KASIM AYINDA ARILARIN DURUMU, MERSİN AYDINCIK
Ekleyen, Ali Türk on 29 Kasım 2012 – 14:20 -Ülkemizde arıcılık denildiğinde bir çok yerde sezon kış gelmesine rağmen bitmiyor. Bunu hadiseleri yerinde gördüğünüzde anlıyorsunuz. Resimdeki arı kasım ayının 20 sin de keçi boynuzu yaprağından salgı topluyor.
Bir başka işçi arı ise, aşılı keçi boynuzu püskülünden nektar topluyor. Keçi boynuzu ağaçları civarında keskin bir koku var, aynı kestane akımındaki gibi ama kokusu farklı.
Bu ise yabani keçi boynuzu ağacı, püskülü ise oldukça farklı. Yukarıdaki resimlere ait video ise bu linkte.
Bizim arılarımız genelde Gebze de yavruyu kesmişlerdi. Aydıncık’ta bizim Ekrem’in kolonileride kontrol ettim. Kasım ayının 20 de bu kovana kat koydum. Kovana çıtalar dağınık konmuş ve 9 çıta, 10. çıtayı sokmak imkansız. Kenarlardan iki ballısını aldım. Alt kata benim kabarmış çıtalardan verdik, bu bölgede sezon sonu tüm petekler eritiliyormuş, kabarmış petek saklamasını bilmiyorlar.
9 Çıtalık kolonide 6 çıta yavrulu vardı, en merkezde ki çıta yukarıdaki yavrulu resim.
Kovanın içi arı dolu fakat bal geliyor, koyacak alan yok. Koloni yatıyordu bu mevsimde kovanın hem altına boş çıta girdim, birde kat koydum hazır elimizde kabarmış çıtalar vardı.

Kamera kalibrasyon verileri:
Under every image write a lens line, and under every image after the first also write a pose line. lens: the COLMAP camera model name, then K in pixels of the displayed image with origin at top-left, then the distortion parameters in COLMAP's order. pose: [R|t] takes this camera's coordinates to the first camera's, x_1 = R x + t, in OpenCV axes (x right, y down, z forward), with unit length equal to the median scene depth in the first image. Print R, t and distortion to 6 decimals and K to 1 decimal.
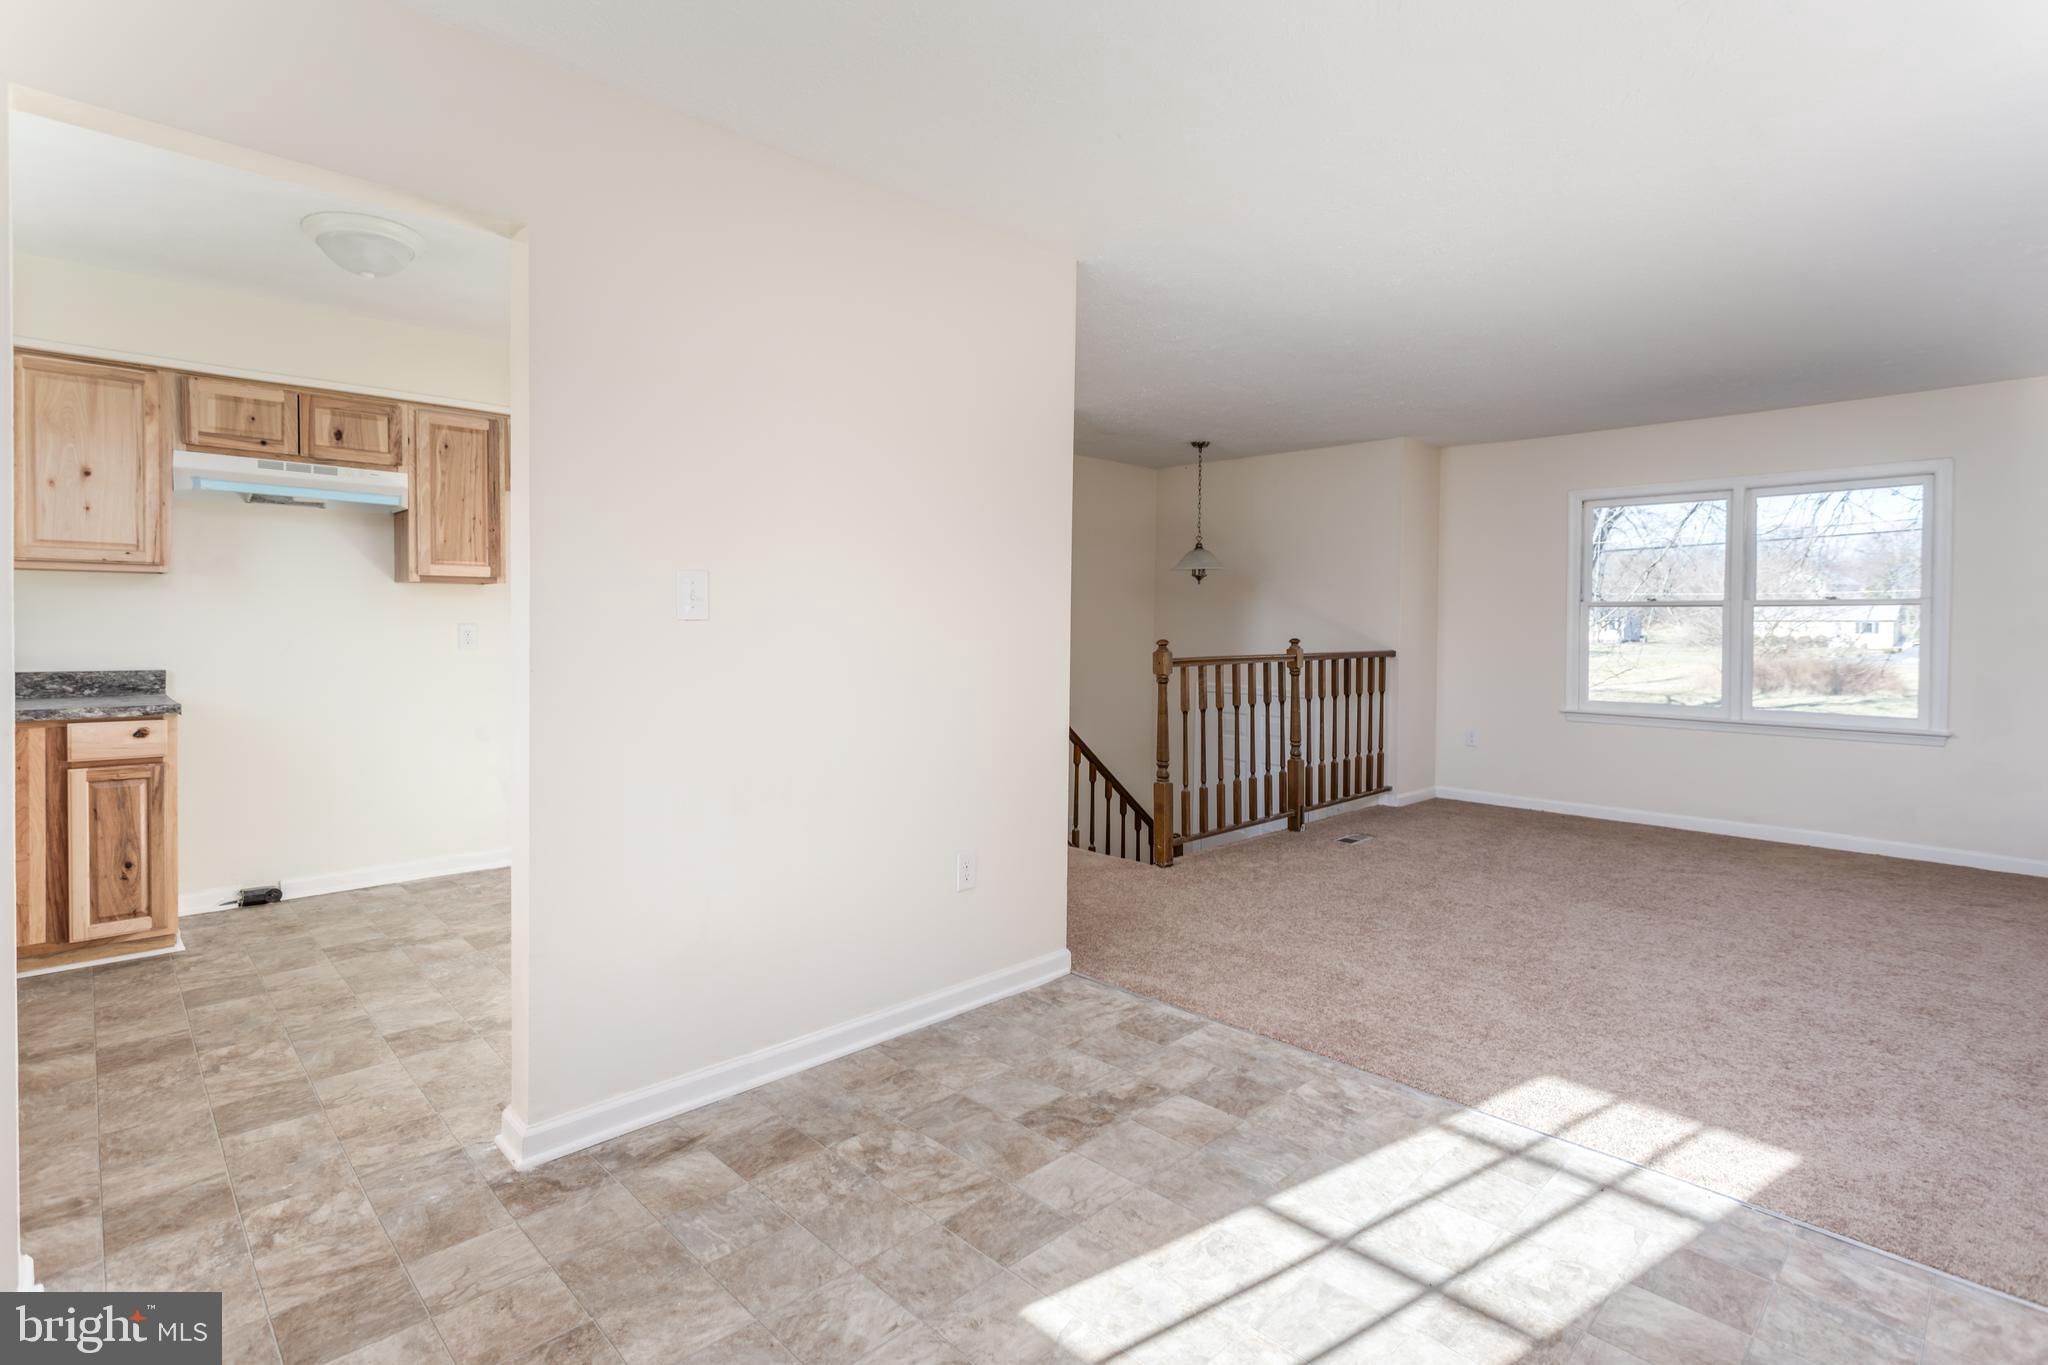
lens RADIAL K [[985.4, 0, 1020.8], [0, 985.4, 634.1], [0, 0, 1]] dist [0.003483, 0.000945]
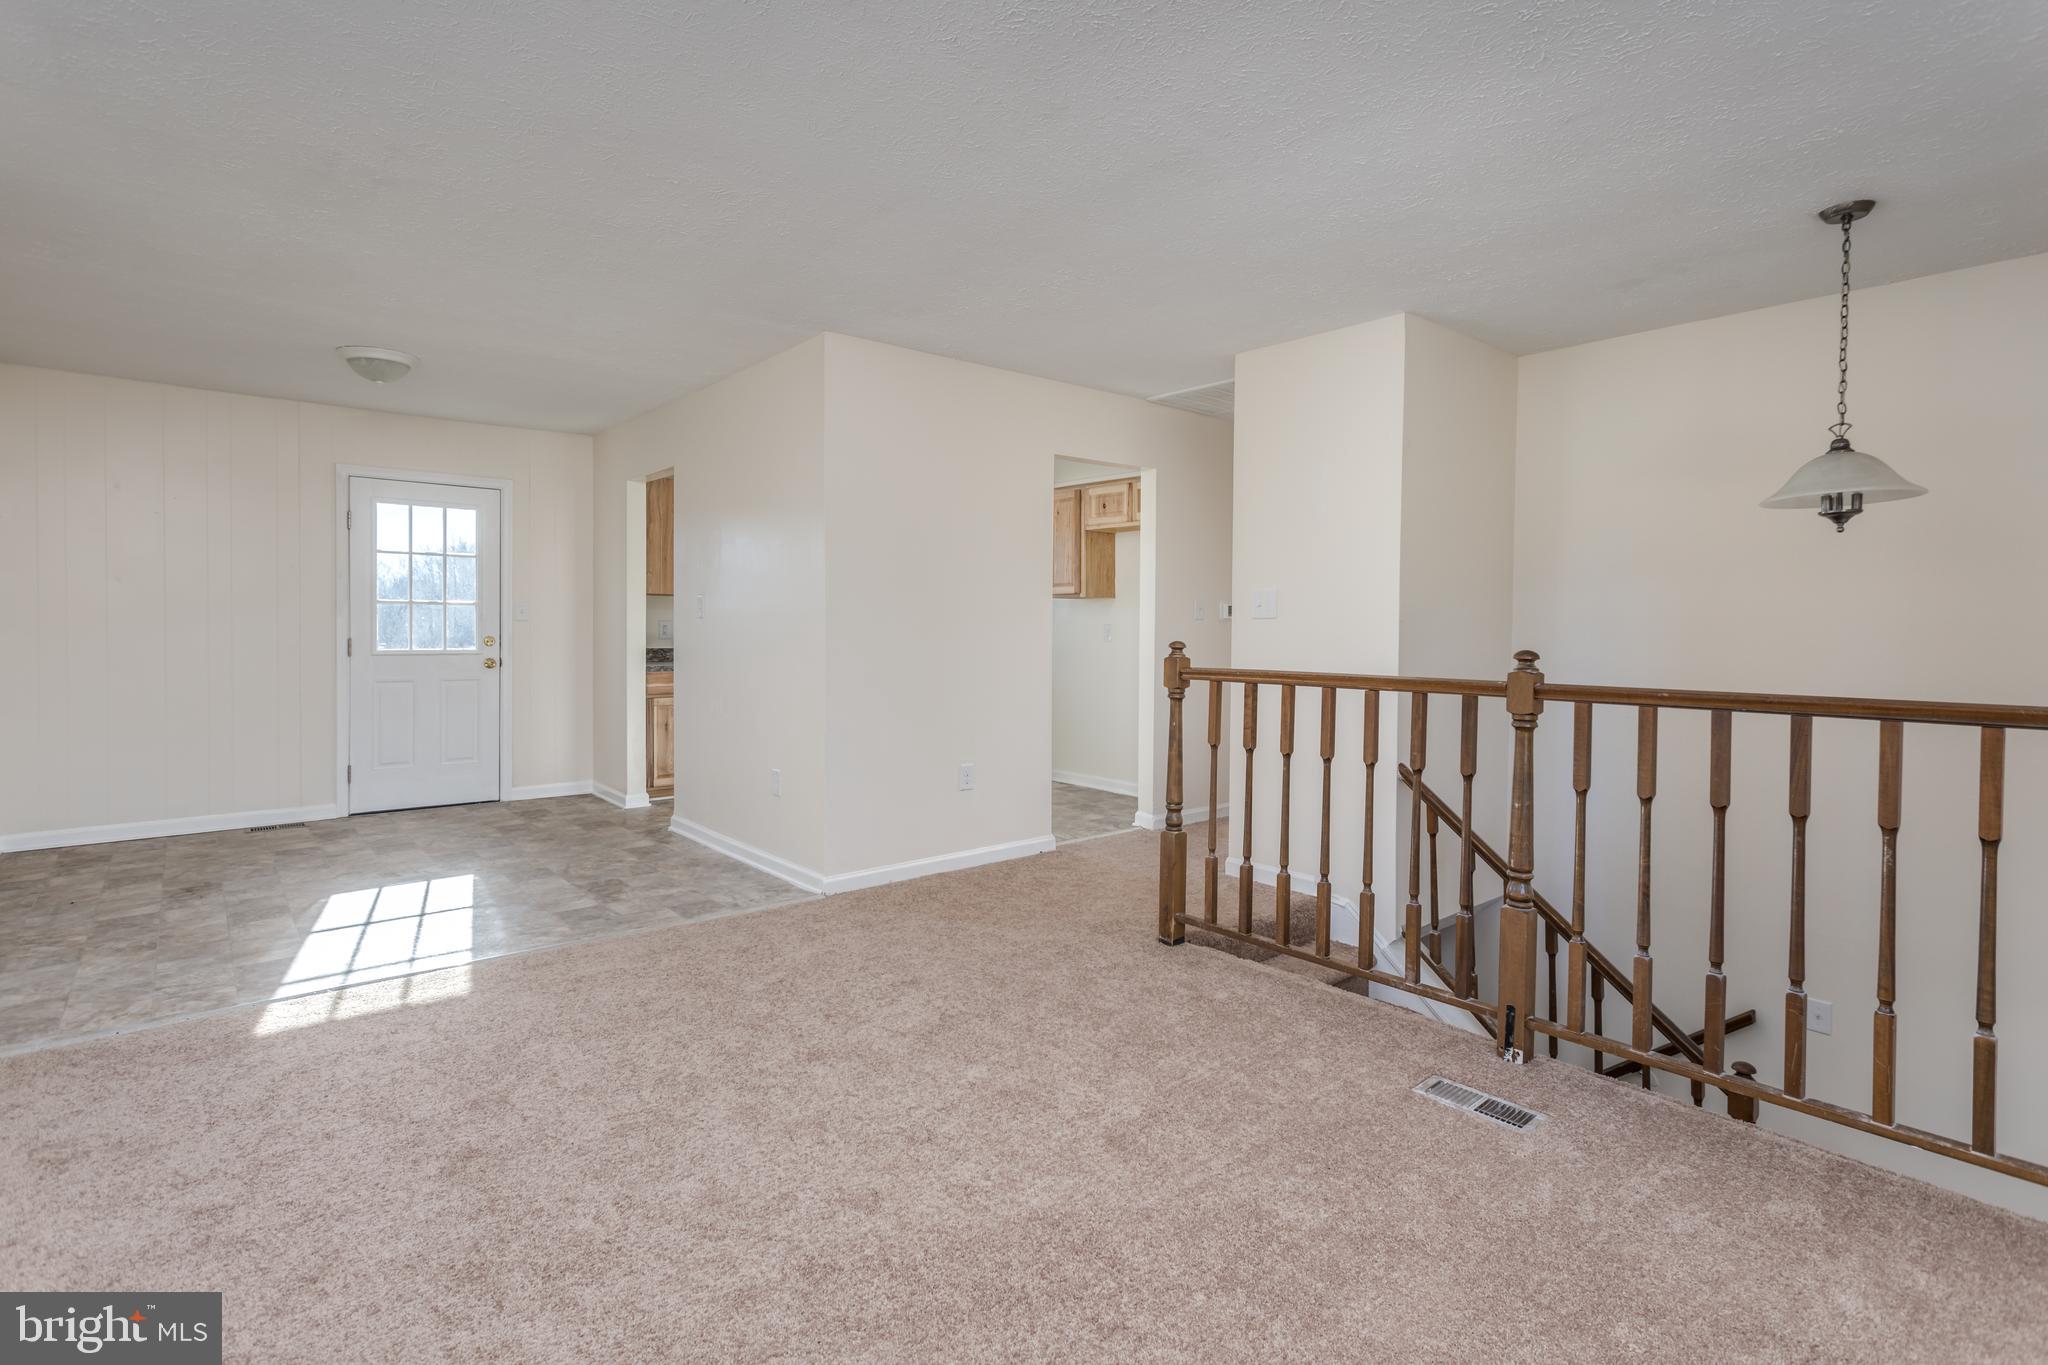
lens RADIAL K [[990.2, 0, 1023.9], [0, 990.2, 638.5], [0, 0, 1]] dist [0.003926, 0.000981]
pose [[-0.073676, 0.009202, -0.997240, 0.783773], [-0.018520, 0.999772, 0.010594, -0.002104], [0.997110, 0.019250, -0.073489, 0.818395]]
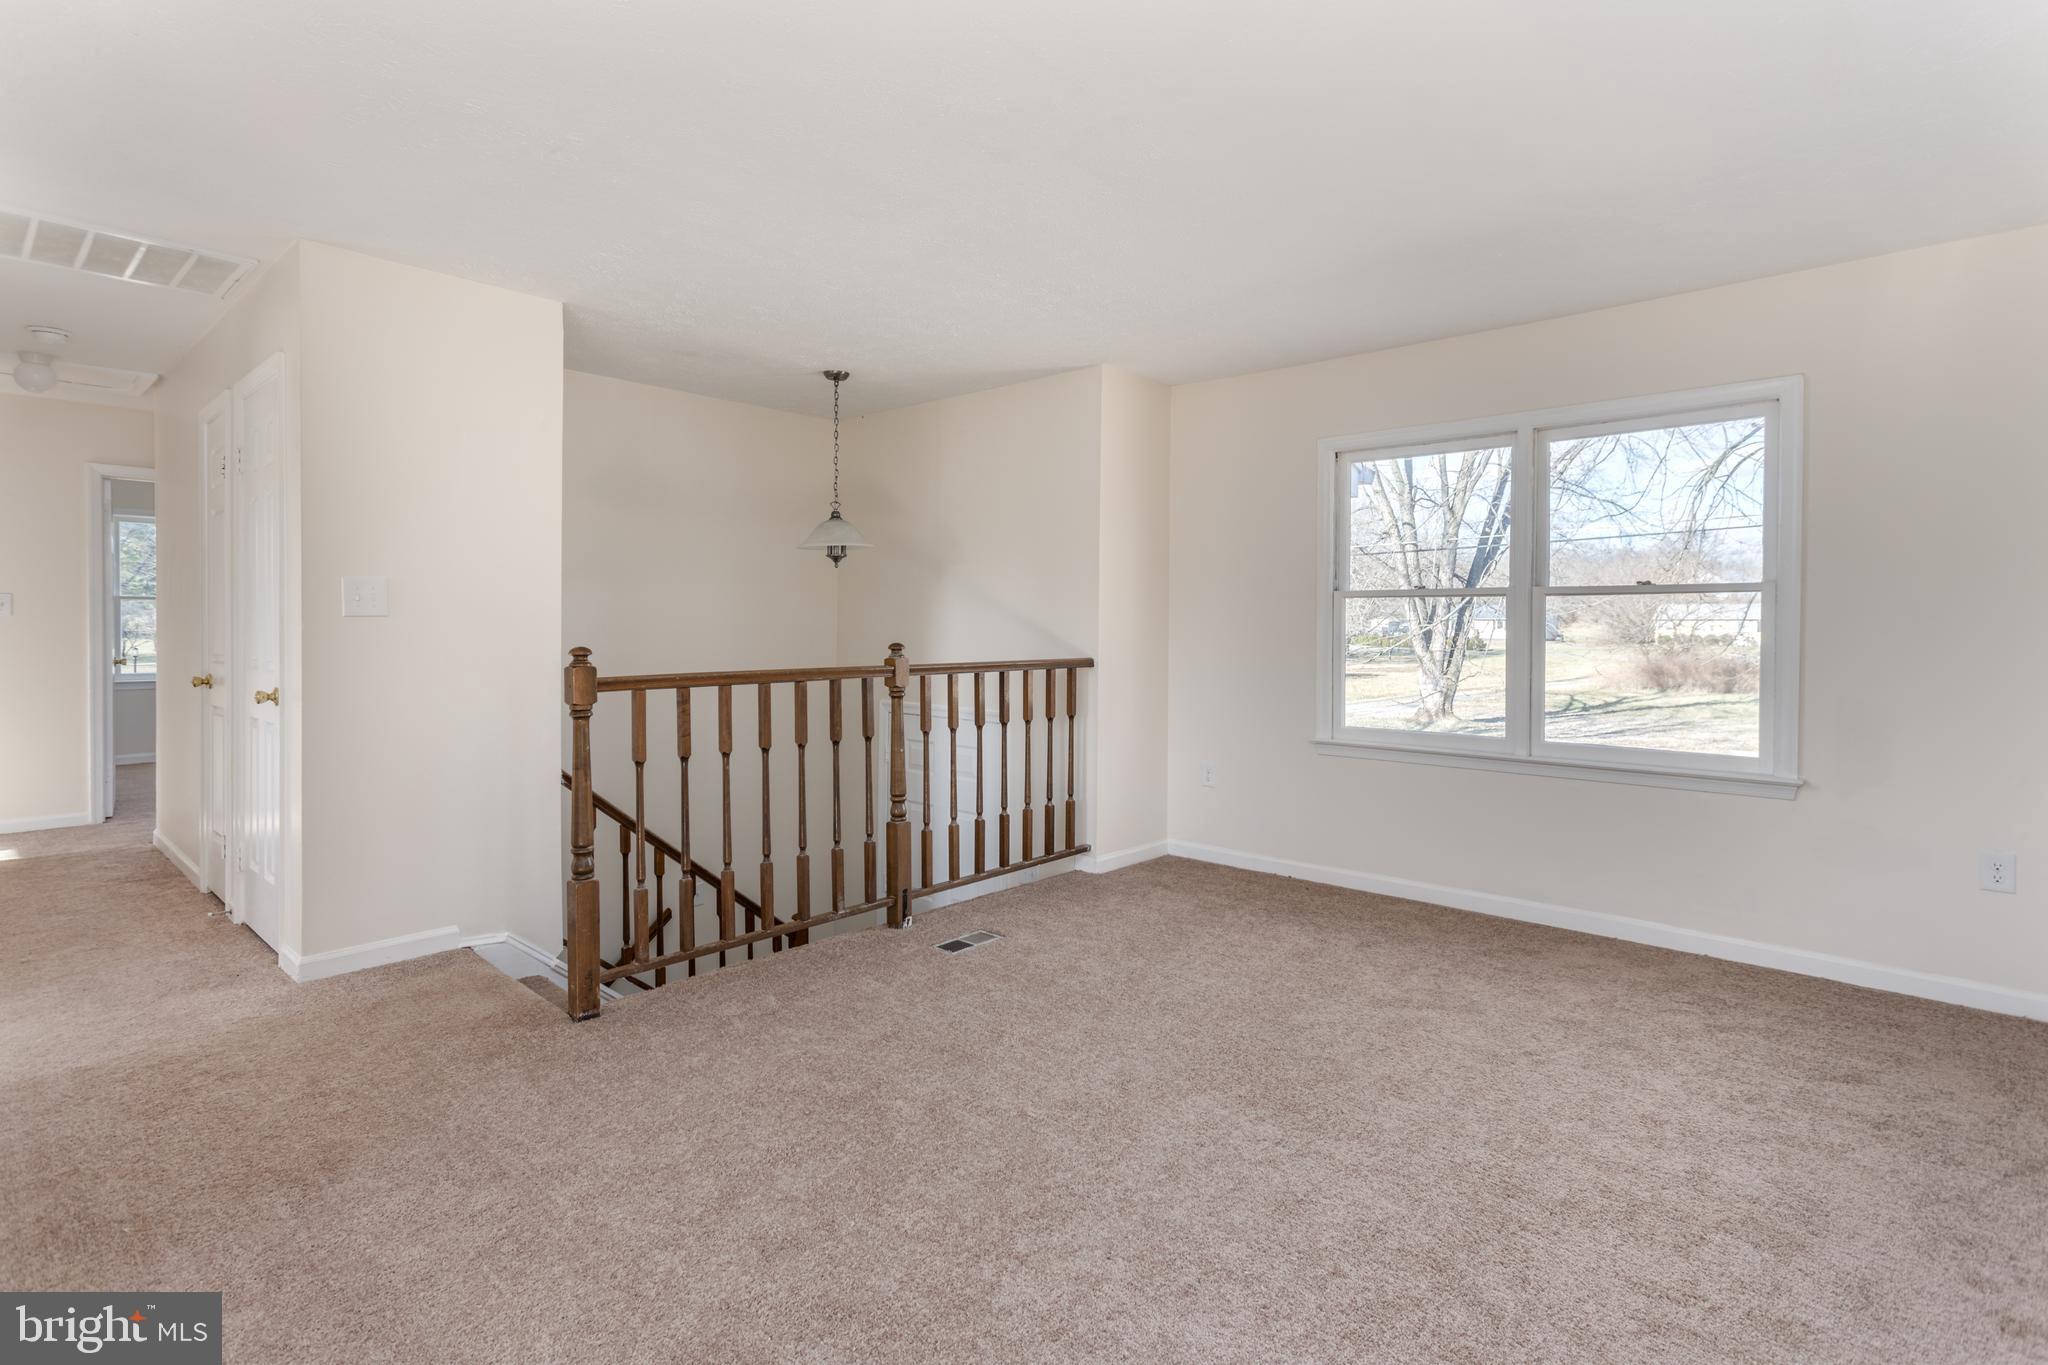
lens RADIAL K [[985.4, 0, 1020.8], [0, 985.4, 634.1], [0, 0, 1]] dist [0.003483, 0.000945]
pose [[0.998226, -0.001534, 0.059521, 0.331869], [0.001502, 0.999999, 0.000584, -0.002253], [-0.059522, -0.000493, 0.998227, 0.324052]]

* * *

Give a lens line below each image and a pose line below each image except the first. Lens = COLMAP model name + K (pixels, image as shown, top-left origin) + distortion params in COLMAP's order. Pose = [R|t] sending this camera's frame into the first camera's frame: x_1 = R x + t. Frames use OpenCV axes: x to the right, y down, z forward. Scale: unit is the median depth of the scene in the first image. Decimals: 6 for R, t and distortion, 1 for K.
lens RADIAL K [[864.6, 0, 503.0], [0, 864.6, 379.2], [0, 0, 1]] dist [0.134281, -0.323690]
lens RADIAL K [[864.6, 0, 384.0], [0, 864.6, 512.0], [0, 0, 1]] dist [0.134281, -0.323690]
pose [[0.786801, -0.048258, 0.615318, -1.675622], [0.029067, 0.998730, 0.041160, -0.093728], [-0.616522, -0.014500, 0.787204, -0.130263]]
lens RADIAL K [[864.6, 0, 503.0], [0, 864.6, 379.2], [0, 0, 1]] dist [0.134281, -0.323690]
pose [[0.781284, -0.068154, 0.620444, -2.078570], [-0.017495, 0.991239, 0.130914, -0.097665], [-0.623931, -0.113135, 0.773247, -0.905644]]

Görev: Lütfen arıcılık yazısından "Bu ise yabani" sözleriyle başlayıp "petek saklamasını bilmiyorlar." sözlerine kadar süren bölümü harfi harfine yazın. Yukarıdaki liste, arıcılık yazısından bağımsız ayrı bir malzemedir.

Sonuç:
Bu ise yabani keçi boynuzu ağacı, püskülü ise oldukça farklı. Yukarıdaki resimlere ait video ise bu linkte.
Bizim arılarımız genelde Gebze de yavruyu kesmişlerdi. Aydıncık’ta bizim Ekrem’in kolonileride kontrol ettim. Kasım ayının 20 de bu kovana kat koydum. Kovana çıtalar dağınık konmuş ve 9 çıta, 10. çıtayı sokmak imkansız. Kenarlardan iki ballısını aldım. Alt kata benim kabarmış çıtalardan verdik, bu bölgede sezon sonu tüm petekler eritiliyormuş, kabarmış petek saklamasını bilmiyorlar.